MGM Resorts International and MGM China published their 20Q1 results over the long weekend, with MGM China recording net revenues down by 63 percent driven by the two-week closure of the Macau facilities in February and the enduring impact of travel restrictions.
MGM Resorts’ consolidated net revenues decreased 29% compared to the prior year quarter to US$2.3 billion. All MGM properties in the United States closed down in mid-March and furloughed nearly 63,000 employees.
However, consolidated operating income nevertheless increased to US$1.3 billion as a result of the MGM Grand Las Vegas and Mandalay Bay real estate transaction. Net income attributable to MGM Resorts came in at $807 million.
MGM China recorded total revenue of US$273 million and an EBITDA loss of US$22 million in 20Q1.
Grant Bowie, Chief Executive Officer and Executive Director of MGM China, stated, “While we focus to contain our costs, we are building scenarios and maintaining relationships with our customers. We are preparing for recovery and are extremely positive about the prospects of Macau gaming and hospitality market in the longer term.”
In an earnings conference call held last Thursday, Acting Chief Executive Officer and President Bill Hornbuckle reaffirmed that Osaka, Japan, remained the company’s main focus for expansion: “We’re absolutely bullish on Japan in the long run.
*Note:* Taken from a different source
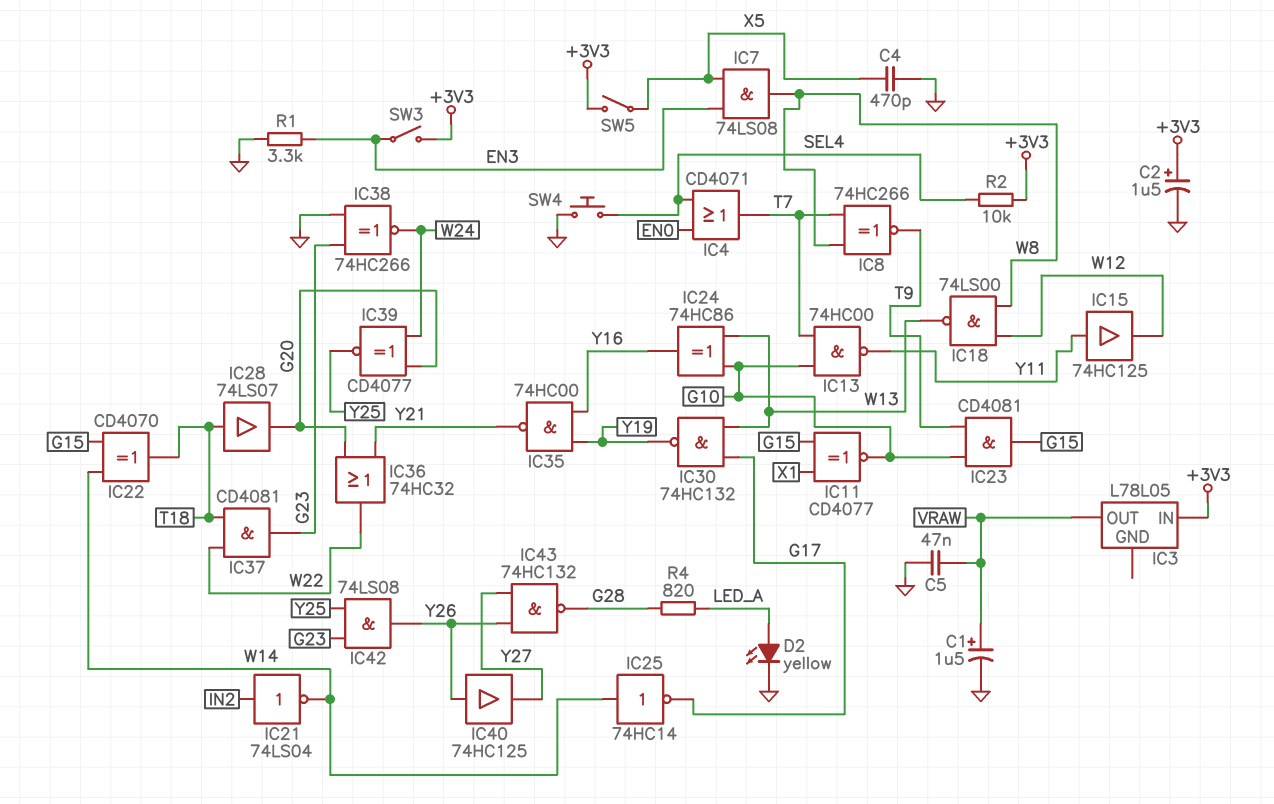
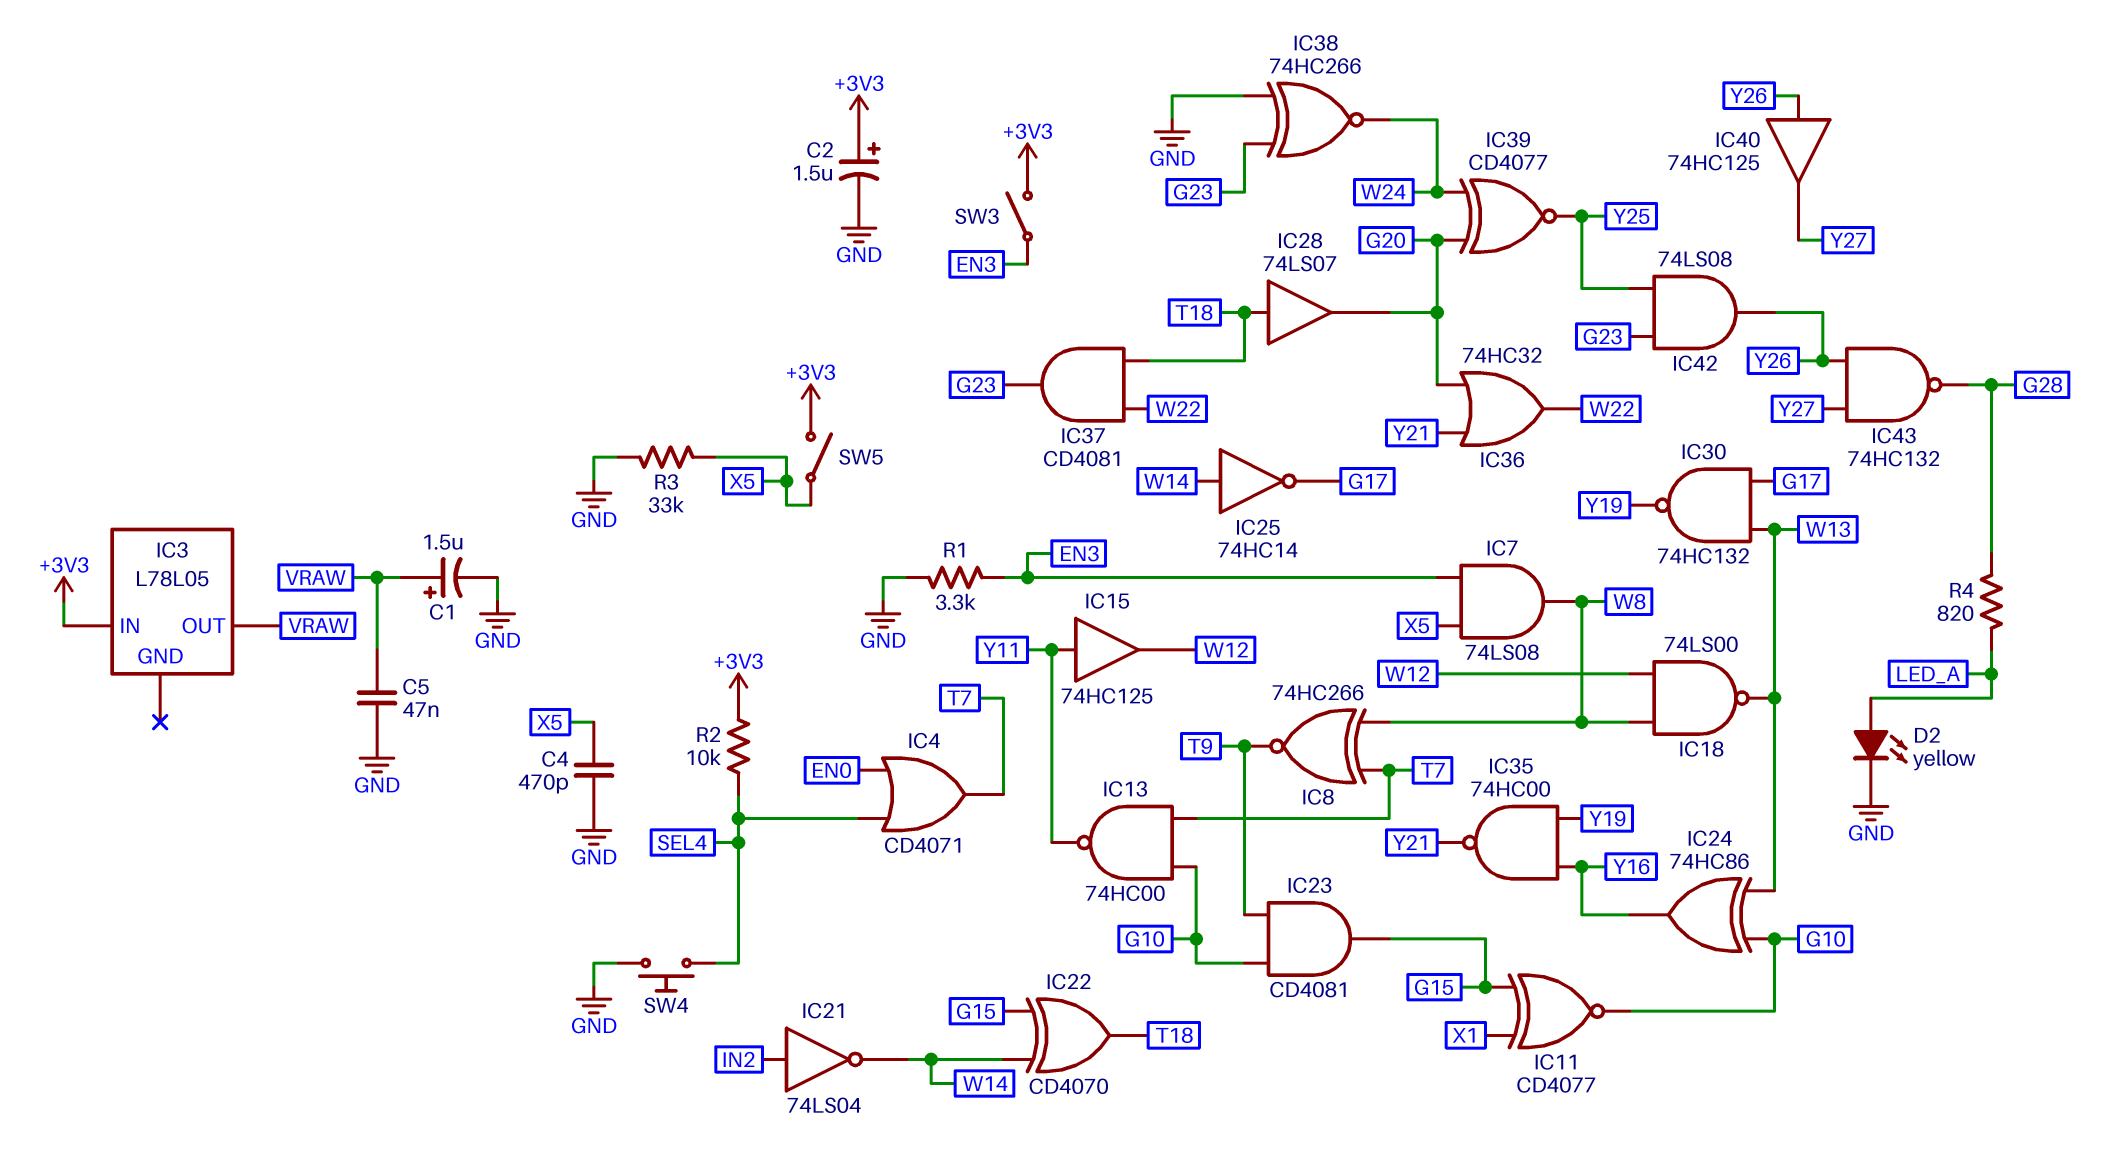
R3: none -> 33k (GND, X5)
You’re still in a zone of US$10 billion investment, and the returns on that are to be determined once we get through all the regs.”
He added, “Japan represents without a doubt, the chance to move the needle. I mean, we’re talking about something that would generate EBITDA in the 20-odd percent range to boost our company and put Asia at roughly a 50% EBITDA percentage in terms of our total EBITDA. So, we’re focused on that.”